Task objective: In the entries that follow, find the line containing "Figure 8. XRD" and the line containing "Figure 8. Antibiotic–antibiotic", then copy exactly everything from the first through the second except the pictures.

Data for processing:
▼
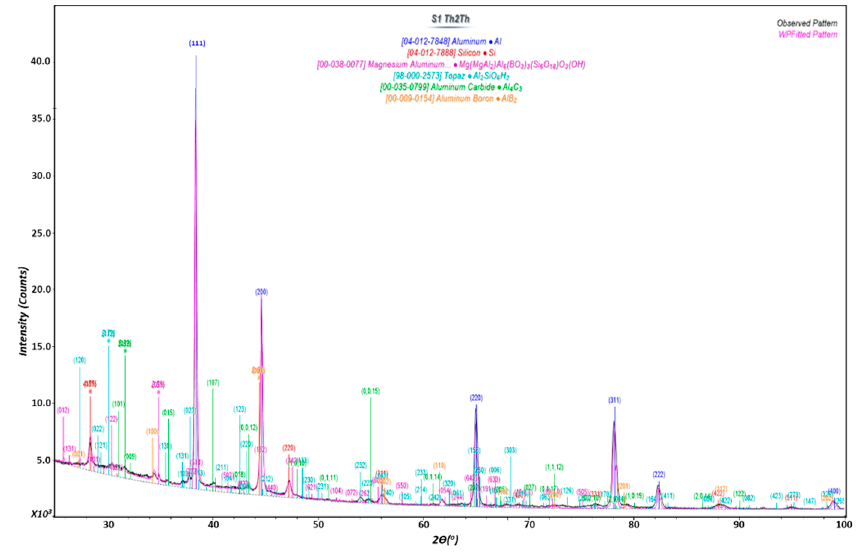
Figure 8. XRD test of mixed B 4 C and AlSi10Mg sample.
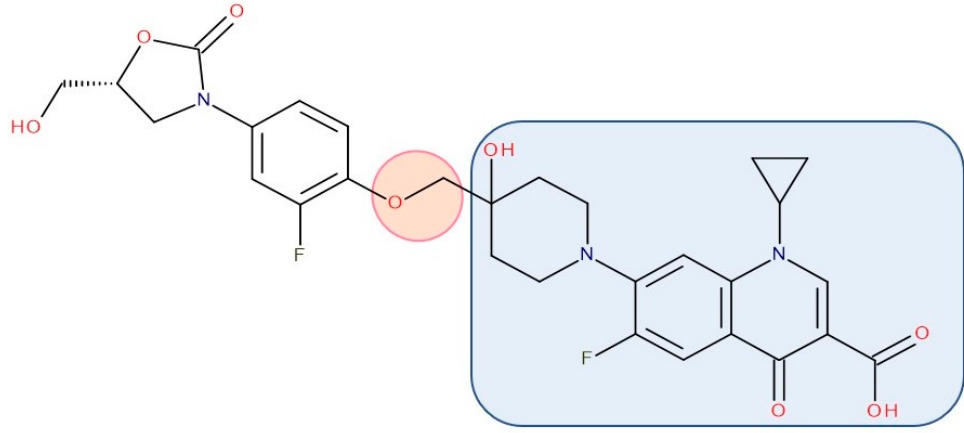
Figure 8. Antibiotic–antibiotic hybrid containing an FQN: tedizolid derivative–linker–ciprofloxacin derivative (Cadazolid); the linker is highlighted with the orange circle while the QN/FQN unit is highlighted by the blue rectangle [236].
▲
▼
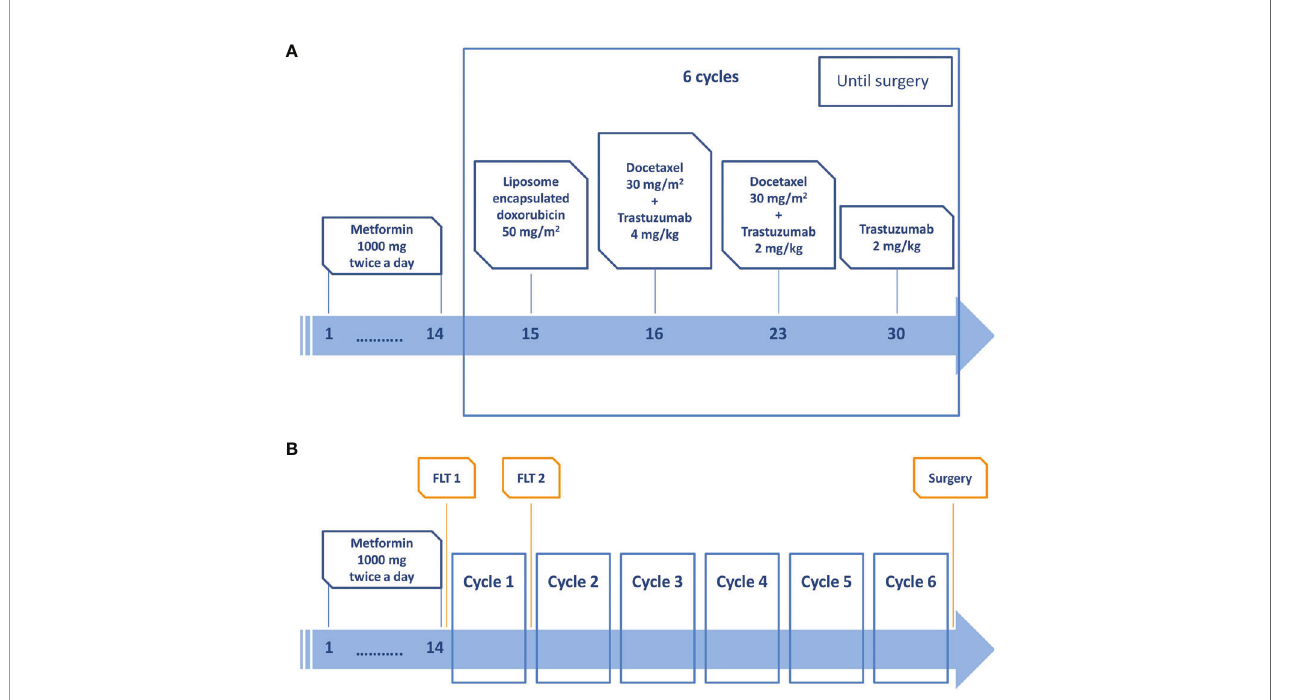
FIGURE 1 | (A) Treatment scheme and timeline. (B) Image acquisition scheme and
▲
Task response:
Figure 8. XRD test of mixed B 4 C and AlSi10Mg sample.
Figure 8. Antibiotic–antibiotic hybrid containing an FQN: tedizolid derivative–linker–ciprofloxacin derivative (Cadazolid); the linker is highlighted with the orange circle while the QN/FQN unit is highlighted by the blue rectangle [236].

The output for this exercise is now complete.